Cash contributions to the annual Colonial Williamsburg Fund grew to more than $12 million in 2003, a record, and a 3.4 percent increase over 2002. Aggregate gifts, grants, and pledge payments to the foundation during the year totaled $39 million, extending a steady upward trend in core support.
For the second year in a row, contributions came from more than 100,000 individuals. Gifts averaged $118, an increase of 2.6 percent from 2002's $115.
Contributions to the fund underwrite almost every aspect of the foundation's operations. They help provide costumes for Historic Area interpreters, books for the John D. Rockefeller, Jr. Library, firewood for the shoemaker's shop, quill pens for children's programming, and fifes for the Fife and Drum Corps.
Such generosity helped maintain the Historic Area, build the barn at Great Hopes Plantation, and broadcast electronic field trips to classrooms across the nation.
Donor support is particularly important to a nonprofit institution like Colonial Williamsburg, which funds only a portion of its annual budget through ticket sales.
All of Colonial Williamsburg's donor societies grew in membership as well as giving. In 2003, membership in the Raleigh Tavern Society, a group of donors who give $5,000 or more annually, grew 3.5 percent to 358. Giving increased 3.3 percent to $2,553,558, up from $2,470,952 in 2002.

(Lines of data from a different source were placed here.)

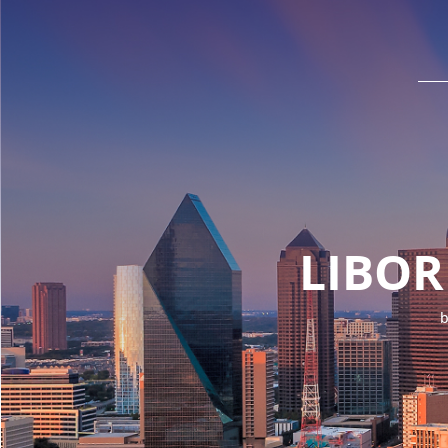
LIBOR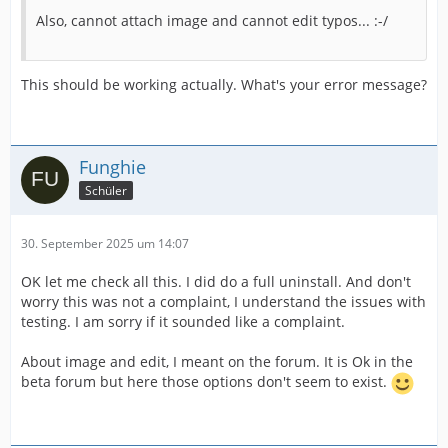
Also, cannot attach image and cannot edit typos... :-/
This should be working actually. What's your error message?
Funghie
Schüler
30. September 2025 um 14:07
OK let me check all this. I did do a full uninstall. And don't
worry this was not a complaint, I understand the issues with
testing. I am sorry if it sounded like a complaint.
About image and edit, I meant on the forum. It is Ok in the
beta forum but here those options don't seem to exist.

Membership in the Colonial Williamsburg Associates, for individuals who give $2,500 or more annually, grew 1.8 percent to 168. Giving by these donors reached $448,329 in 2003, an increase of 6.6 percent from 2002.
Membership in the Colonial Williamsburg Burgesses, for individuals who give $1,000 or more, grew by 115 in 2003 to 1,282—a 9.9 percent increase. In 2003, their total giving reached nearly $1.4 million, an increase of 11 percent from 2002.
One of the benefits of donor society membership is eligibility to participate in the study trips offered through Colonial Williamsburg's travel program. In 2003, cultural expeditions visited Vienna, Prague, and Dresden; America's Inland Waterway; and southern Italy.
All donors of $100 or more annually are invited to enjoy refreshments and special programming at the restored St. George Tucker House in the heart of the Historic Area. In 2003, a staff of seventy-eight volunteers welcomed more than 12,000 guests to the facility.